20-year-old racing driver Jehan Daruvala’s cheat meal, once a month, is a greasy burger. He is a rare Indian motor-racing champ, and in 2017 became the first Indian to take pole position in the FIA Formula 3 European Championship.
The Daruvalas used to watch F1 races together on their TV every weekend. They couldn’t have imagined then that their little Jehan would one day be on the other side of the screen. The 20-year-old is a rare Indian motor-racing champ, and in 2017 became the first Indian to take pole position in the FIA Formula 3 European Championship.
Here’s how he keeps his body and mind race-ready.
Article by Pooja Bhula | Hindustan Times
Growing up, I was a big boy. But Force 1, which propelled me from Indian and Asian circuits to European ones, transformed me as the tracks, competition, everything was of a different level.
In London, my base, I cook myself something simple – pasta, chicken, fish, grilled veggies and mashed potatoes. When I’m here, my UK and Indian trainers coordinate my diet. I eat a lot more Parsi food – I like my pulao and dhanshak. My body can take it.
People underestimate how much athletes should eat – you need 4000 calories and lots of carbs for energy because on race days, just driving, you can lose up to 2.5 kg.

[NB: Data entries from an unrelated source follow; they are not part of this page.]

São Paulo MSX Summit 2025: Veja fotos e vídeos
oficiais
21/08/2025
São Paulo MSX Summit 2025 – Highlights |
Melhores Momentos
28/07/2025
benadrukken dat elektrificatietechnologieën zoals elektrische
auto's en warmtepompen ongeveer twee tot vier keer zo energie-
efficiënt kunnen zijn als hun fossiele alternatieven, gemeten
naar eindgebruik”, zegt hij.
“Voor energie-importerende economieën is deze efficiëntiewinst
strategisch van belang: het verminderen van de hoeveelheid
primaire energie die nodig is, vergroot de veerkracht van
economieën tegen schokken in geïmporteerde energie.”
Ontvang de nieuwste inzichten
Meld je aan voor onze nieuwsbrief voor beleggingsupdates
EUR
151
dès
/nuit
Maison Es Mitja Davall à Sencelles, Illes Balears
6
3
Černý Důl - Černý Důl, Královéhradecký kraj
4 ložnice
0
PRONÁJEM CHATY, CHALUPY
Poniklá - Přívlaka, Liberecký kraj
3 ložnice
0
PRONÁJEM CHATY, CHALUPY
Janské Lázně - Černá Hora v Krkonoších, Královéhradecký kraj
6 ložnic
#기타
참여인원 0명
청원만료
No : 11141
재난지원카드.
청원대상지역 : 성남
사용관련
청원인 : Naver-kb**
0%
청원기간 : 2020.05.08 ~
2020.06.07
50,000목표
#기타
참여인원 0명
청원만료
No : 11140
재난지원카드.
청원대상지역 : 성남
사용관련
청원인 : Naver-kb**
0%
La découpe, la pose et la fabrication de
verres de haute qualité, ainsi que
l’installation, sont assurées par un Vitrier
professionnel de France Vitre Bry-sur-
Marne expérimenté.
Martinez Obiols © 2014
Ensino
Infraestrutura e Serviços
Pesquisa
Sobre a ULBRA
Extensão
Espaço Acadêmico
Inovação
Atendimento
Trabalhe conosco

That said, I avoid extra oil, fizzy drinks and fast food. Fortunately, I have no sweet tooth and don’t like alcohol. Cheat meals, once a month, are usually a greasy burger.
Optimal weight is key. Extra kilos can cost you lap-time — you don’t want that in a sport where every millisecond counts. Likewise, if you’re very light, ballast has to be added to stabilise the car. But that’s preferred more as you can distribute its weight, as per your needs. The best is steady bodyweight, so I’ve maintained 70kg for the past four years.
Neck-muscle strength is crucial for me, because of the G forces we endure. Other than that my regime depends on where I am. In London, I exercise twice a day, five times a week. In Mumbai, I follow a two-day workout and one-day rest routine. Workouts are a mix of cardio (running or cycling), strength-training, crossfit and six-minute circuit repetitions till I’m fatigued.
In my free time too, I love sports. In Mumbai, I pick a different one each day – swimming, cricket, table-tennis, football.
Doing anything at a competitive level, stress is inescapable. I remind myself that you’ve got to believe in yourself more than anyone else does. Never take frustrations to the track. Once the helmet’s on, I snap out of everything and tell myself I’m better than everyone. You can’t win without a winning attitude.
Before a race, I spend just about 30 minutes with the engineer, not two to three hours as many other do – I believe in being prepared to adapt. If things don’t go as planned, I leave them on the track and move on.